5.telling me ALL babies must be weaned by 20 weeks 22 at the latest otherwise ill miss the window and create loads of problems for me and dd,even though dd is gaining really well now andf sleeping great and developing well and there is no need to wean her at all
6.not encouraging me in anyway whatsoever just trying to get dd on formula

have i missed anything out?

oh yeah refering to bf as the looney left wing bf brigade, yes she said this at least 3-4 times

off top read im threads to see if ive left anything out

OP posts:
kittenbaby · 28/11/2007 20:54

off to read threads i mean lol

OP posts:
hunkermunker · 28/11/2007 20:54

I would make reference to Government advice in the letter - to make it very clear you know the HV is incorrect and potentially dangerous advice.

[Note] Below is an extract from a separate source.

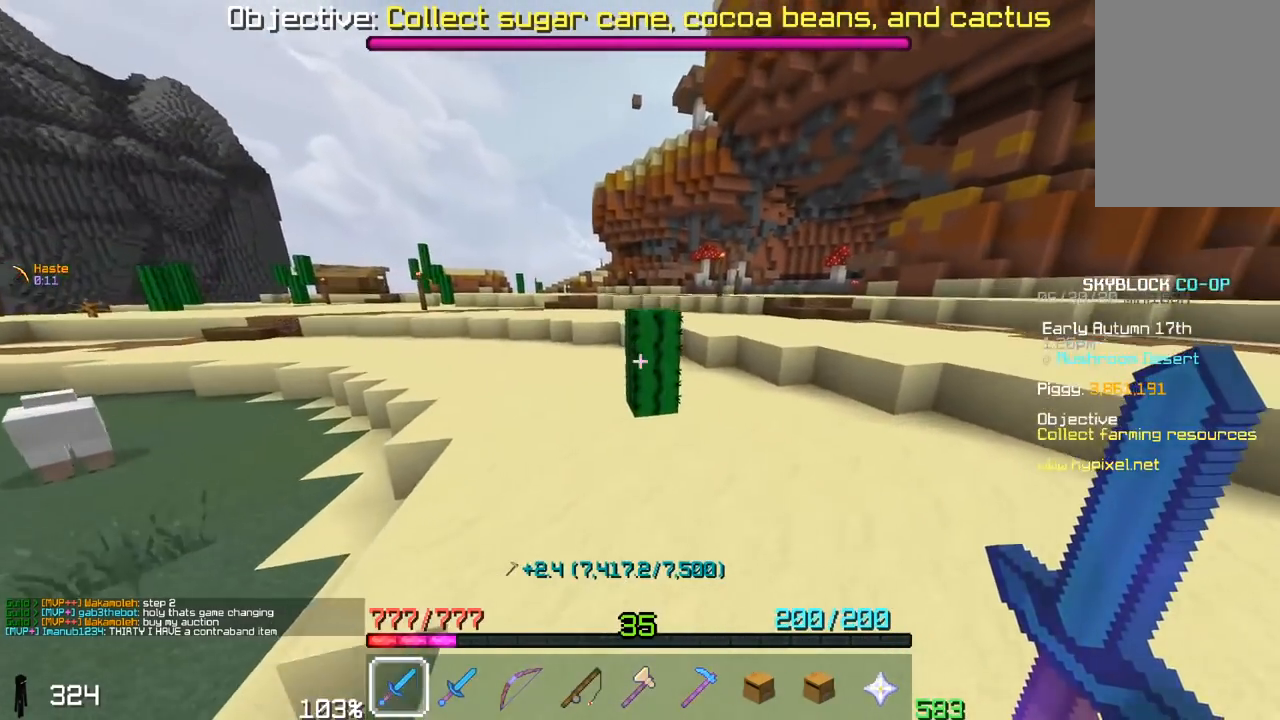
{"keys": [], "mouse": ["left"], "events": [[300, "w", "up"], [450, "mouse_left", "down"]]}
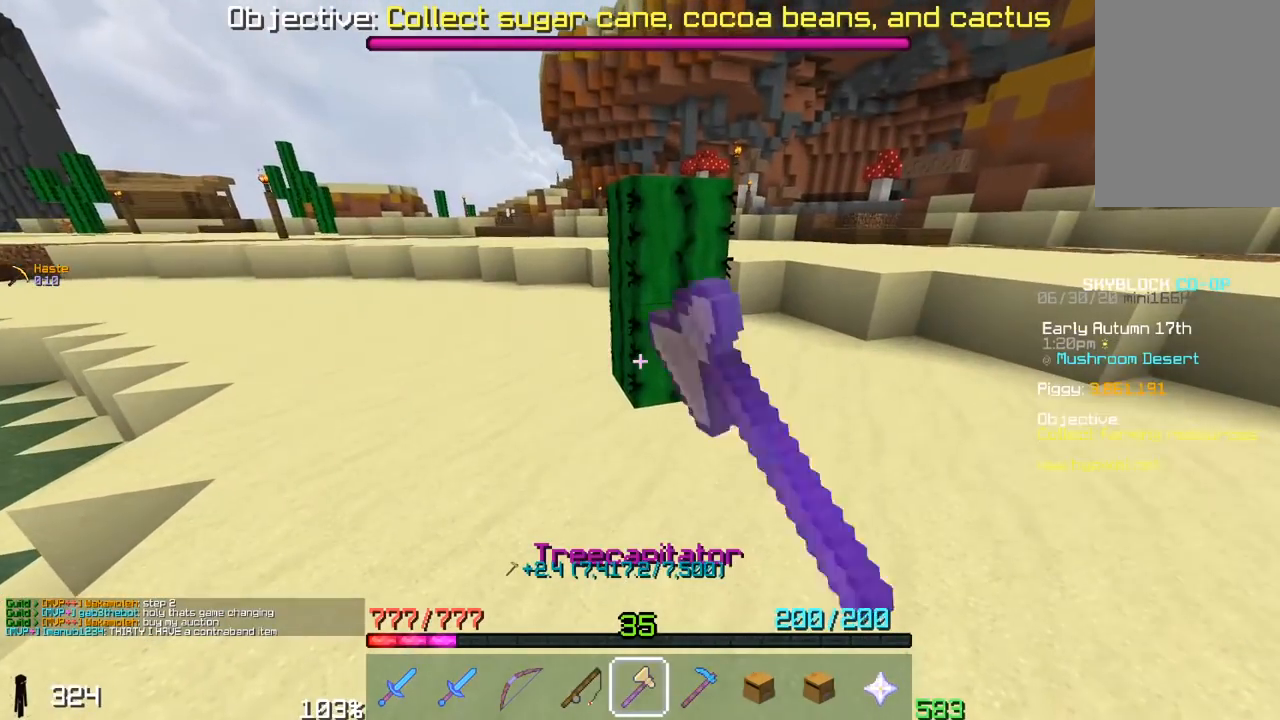
{"keys": ["w"], "mouse": ["left"], "events": [[400, "w", "down"]]}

You need to be very "this is what she's saying, this is why it's wrong, I expect you to do something about it, please can you let me know what you intend to do, thank you very much" - polite, but "I won't be fobbed off"

hunkermunker · 28/11/2007 20:55

Sorry, meant to say as well - what you have is good!

talktothebees · 28/11/2007 20:55

at weaning window. Ask her to point it out to you then shove her through it.